At several recent conferences, including the IAS Towards an HIV Cure Symposium in 2014, Mirko Paiardini has presented results from a study of IL-21 in SIV-infected macaques suggesting the cytokine may ameliorate immune activation and limit the size of the latent viral reservoir (see most recently the webcast of a talk by Luca Micci from Paiardini’s laboratory at CROI 2015). A newly published open access paper in Nature Communications describes an additional, novel mechanism of action against HIV: the researchers found that IL-21 enhances antiviral activity in CD4 T cells by inducing expression of microRNA-29. MicroRNAs are short sequences of RNA that do not encode proteins but can act to regulate cellular gene expression, and microRNA-29 has previously been reported to inhibit HIV replication in vitro. When administered to humanized mice challenged with HIV, IL-21 significantly lowered HIV replication levels.
The new results further bolster the rationale for investigating recombinant IL-21 in the setting of HIV infection (preliminary evidence that IL-21 might have beneficial effects has been covered on the blog previously; see Interleukin-21 in Chronic Viral Infection and IL-21 in HIV Infection). Published findings from trials in cancer state that IL-21 is “generally well tolerated” but note a range of side effects, albeit considerably milder than those seen with IL-2. It's yet not clear if dosing in HIV would need to be similar to that studied in cancer.

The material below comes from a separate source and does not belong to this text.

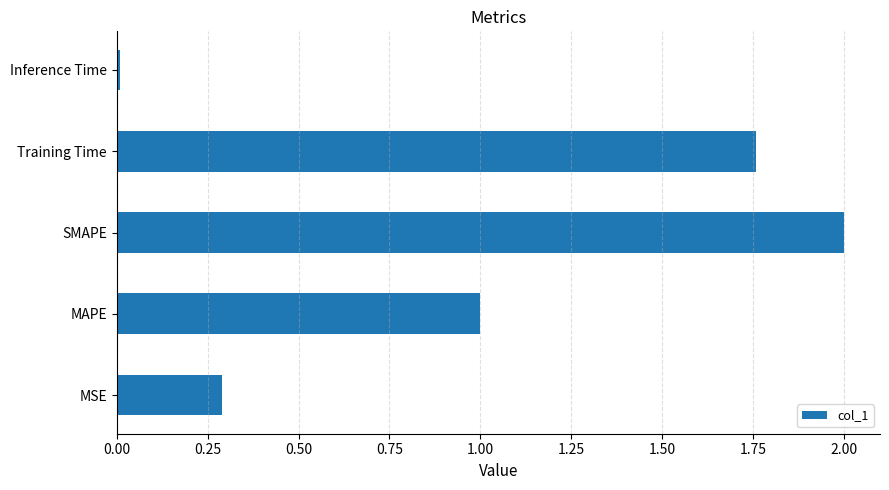

What is the approximate value at SMAPE?

2.0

Nature Communications 6, Article number: 7562 doi:10.1038/ncomms8562
Stanley Adoro, Juan R. Cubillos-Ruiz, Xi Chen, Maud Deruaz, Vladimir D. Vrbanac, Minkyung Song, Suna Park, Thomas T. Murooka, Timothy E. Dudek, Andrew D. Luster, Andrew M. Tager, Hendrik Streeck, Brittany Bowman, Bruce D. Walker, Douglas S. Kwon, Vanja Lazarevic & Laurie H. Glimcher
Initial events after exposure determine HIV-1 disease progression, underscoring a critical need to understand host mechanisms that interfere with initial viral replication. Although associated with chronic HIV-1 control, it is not known whether interleukin-21 (IL-21) contributes to early HIV-1 immunity. Here we take advantage of tractable primary human lymphoid organ aggregate cultures to show that IL-21 directly suppresses HIV-1 replication, and identify microRNA-29 (miR-29) as an antiviral factor induced by IL-21 in CD4 T cells. IL-21 promotes transcription of all miR-29 species through STAT3, whose binding to putative regulatory regions within the MIR29 gene is enriched by IL-21 signalling. Notably, exogenous IL-21 limits early HIV-1 infection in humanized mice, and lower viremia in vivo is associated with higher miR-29 expression. Together, these findings reveal a novel antiviral IL-21-miR-29 axis that promotes CD4 T-cell-intrinsic resistance to HIV-1 infection, and suggest a role for IL-21 in initial HIV-1 control in vivo.